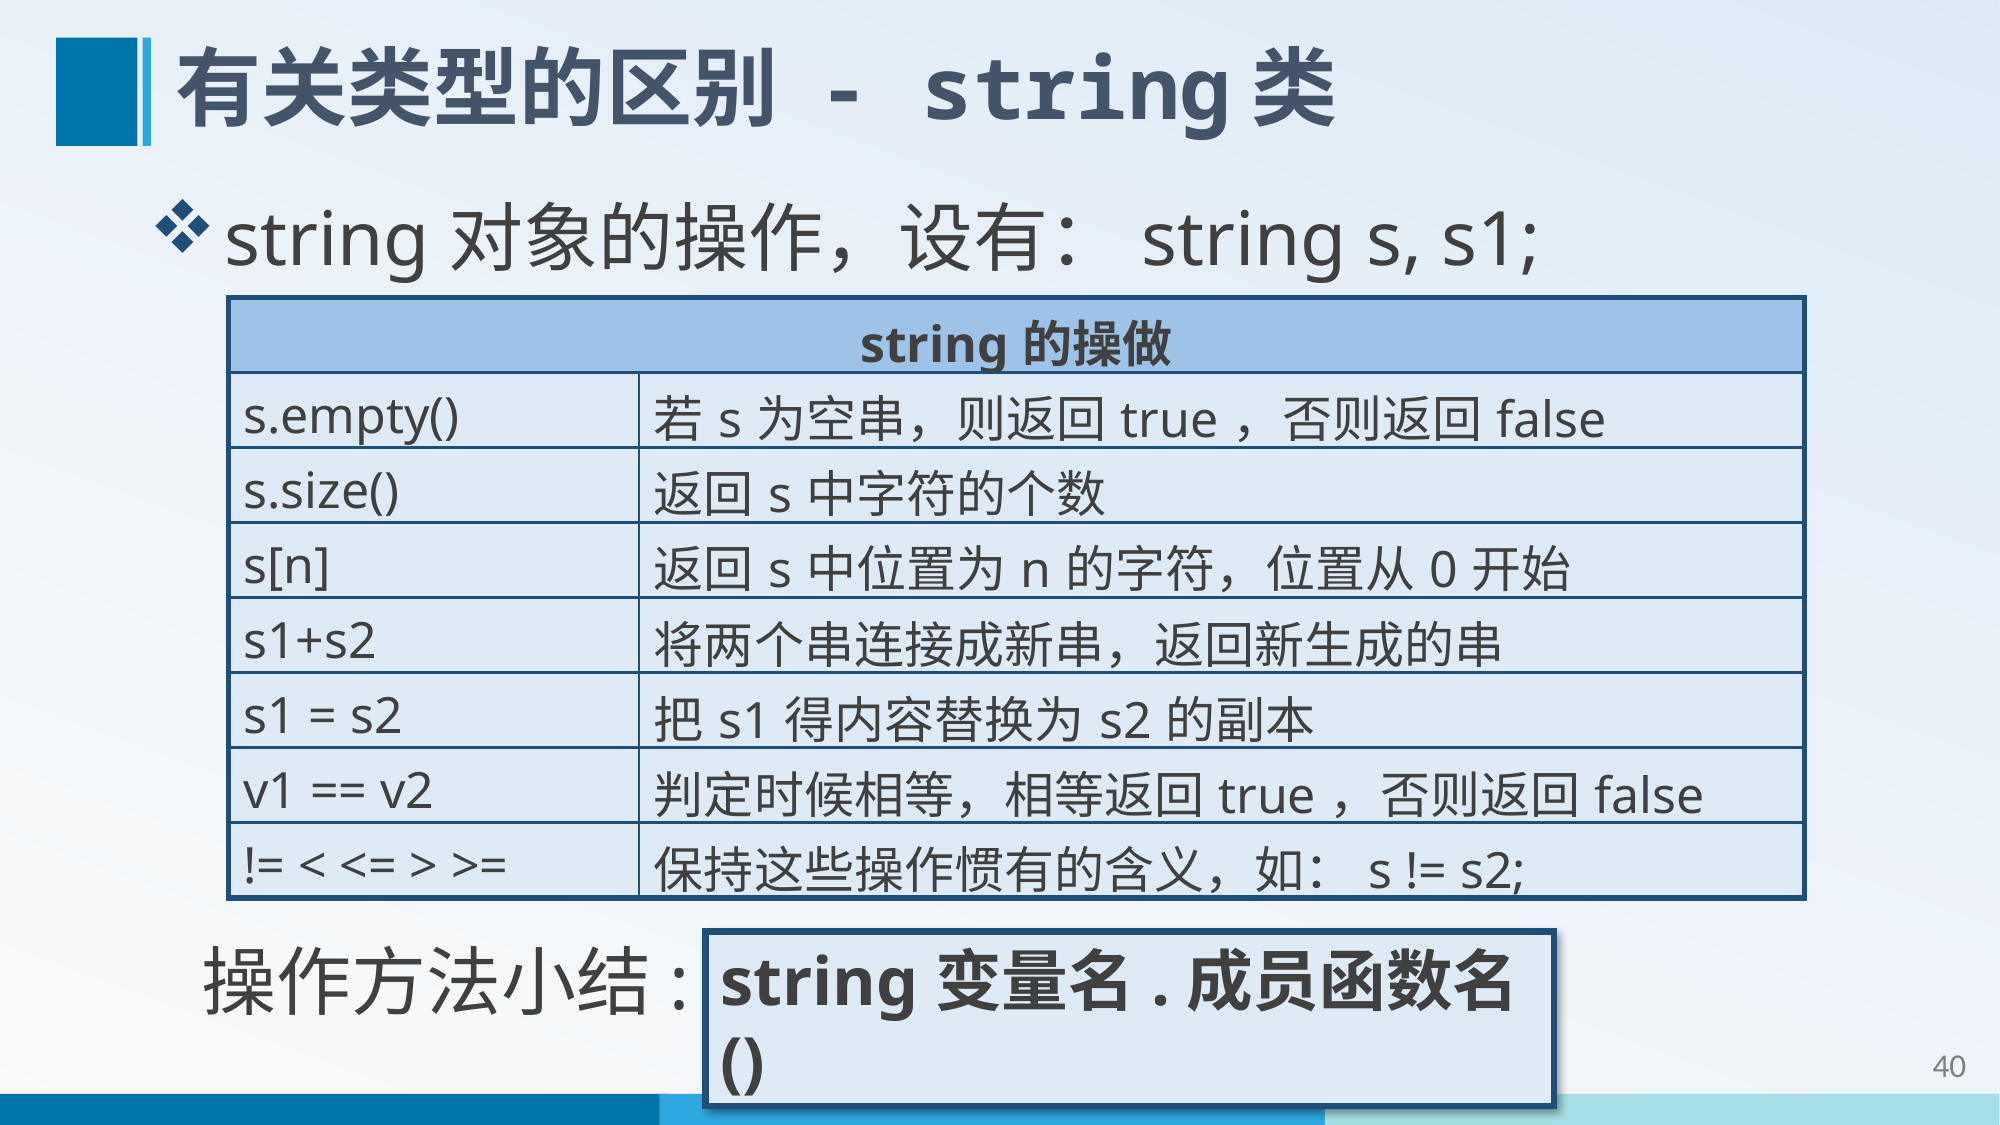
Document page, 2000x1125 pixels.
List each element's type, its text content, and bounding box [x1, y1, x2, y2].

table_cell 返回s中位置为n的字符，位置从0开始 [640, 524, 1802, 596]
table_cell 将两个串连接成新串，返回新生成的串 [640, 599, 1802, 671]
title 有关类型的区别 - string类 [160, 37, 1791, 146]
table_cell s.size() [231, 449, 638, 521]
text_box 操作方法小结: [187, 927, 686, 1033]
table_header string的操做 [231, 300, 1802, 371]
table_cell s1+s2 [231, 599, 638, 671]
text_box string变量名.成员函数名() [705, 931, 1555, 1107]
table_cell s[n] [231, 524, 638, 596]
table_cell 若s为空串，则返回true，否则返回false [640, 374, 1802, 446]
table_cell v1 == v2 [231, 749, 638, 821]
table_cell 把s1得内容替换为s2的副本 [640, 674, 1802, 746]
table_cell != < <= > >= [231, 824, 638, 895]
text_box string对象的操作，设有：string s, s1; [134, 182, 1898, 288]
table_cell s1 = s2 [231, 674, 638, 746]
table_cell 返回s中字符的个数 [640, 449, 1802, 521]
table_cell 判定时候相等，相等返回true，否则返回false [640, 749, 1802, 821]
table_cell s.empty() [231, 374, 638, 446]
table_cell 保持这些操作惯有的含义，如：s != s2; [640, 824, 1802, 895]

◇ ◇ ◇ ◇ ◇

Every line above goes into the copy unchanged; the pictures do not.

Document page, 2000x1125 pixels.
List each element's type, its text content, and bounding box [x1, y1, x2, y2].

table_cell 返回s中位置为n的字符，位置从0开始 [640, 524, 1802, 596]
table_cell 将两个串连接成新串，返回新生成的串 [640, 599, 1802, 671]
title 有关类型的区别 - string类 [160, 37, 1791, 146]
table_cell s.size() [231, 449, 638, 521]
text_box 操作方法小结: [187, 927, 686, 1033]
table_header string的操做 [231, 300, 1802, 371]
table_cell s1+s2 [231, 599, 638, 671]
text_box string变量名.成员函数名() [705, 931, 1555, 1107]
table_cell s[n] [231, 524, 638, 596]
table_cell 若s为空串，则返回true，否则返回false [640, 374, 1802, 446]
table_cell v1 == v2 [231, 749, 638, 821]
table_cell 把s1得内容替换为s2的副本 [640, 674, 1802, 746]
table_cell != < <= > >= [231, 824, 638, 895]
text_box string对象的操作，设有：string s, s1; [134, 182, 1898, 288]
table_cell s1 = s2 [231, 674, 638, 746]
table_cell 返回s中字符的个数 [640, 449, 1802, 521]
table_cell 判定时候相等，相等返回true，否则返回false [640, 749, 1802, 821]
table_cell s.empty() [231, 374, 638, 446]
table_cell 保持这些操作惯有的含义，如：s != s2; [640, 824, 1802, 895]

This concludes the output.